On 2/19/25 5:40 PM, Rick Macklem wrote:
Hi,

The subject line basically describes the problem glebius@
ran into.  When doing an NFS mount in /etc/fstab, it failed
since the DNS service was not yet working and, as such,
the DNS lookup of the server fqdn failed, causing the mount
to fail. Note that this behaviour has existed for decades.

He feels this is a bug and that mount_nfs(8) should retry
getaddrinfo(3) calls until success, instead of failing the
mount when the first attempt fails.
The problem with just retrying getaddrinfo(3) is that it
could retry forever for simple failures like a typo in the
server fqdn.
I can see several ways this can be handled and would
like feedback from others w.r.t. these alternatives.

1) Simply document this case and encourage use of
     host names in /etc/hosts for NFS servers along with
     specifying use of file before dns in nsswitch.conf.
      Doing this results in the mounts working whether or
       not DNS is working.

2) Call it a bug and patch mount_nfs(8) to retry getaddrinfo(3)
      until it succeeds. (I feel this would be a POLA violation,
      given that the current behaviour has existed for decades
      and for simple cases where the fqdn will never resolve
      the behaviour would be to hang at the mount attempt
      during boot unless "bg" is specified for the /etc/fstab entry.)

3) Add a new NFS mount option "retrydns=<N>", which would enable
     retries of getaddrinfo(3). This would avoid any POLA violation and
     would allow for a convenient way to document the behaviour in
     "man mount_nfs".

4) ???
Split the difference?  -1 for "try forever", default to 3, configurable up to insanity?  Also, rather than just DNS, make this in the case of just about any failure except actual administrative failure (mountd refusing the mount, for example).

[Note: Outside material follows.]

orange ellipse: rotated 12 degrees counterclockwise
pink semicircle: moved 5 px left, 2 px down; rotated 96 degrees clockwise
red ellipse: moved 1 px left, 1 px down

If this gets added, there should either be an exponential backoff with a configurable max (default to 30s), or a configurable static delay (default to 3s? 10s?).   The mount_nfs process should log loudly every time the delay gets triggered.

Honestly, this would be handy in any number of crazy situations where you have a need to wait for something else to start.  I've been bitten by the "just fail the mount" behavior before, but I worked around it instead of thinking of changing the behavior.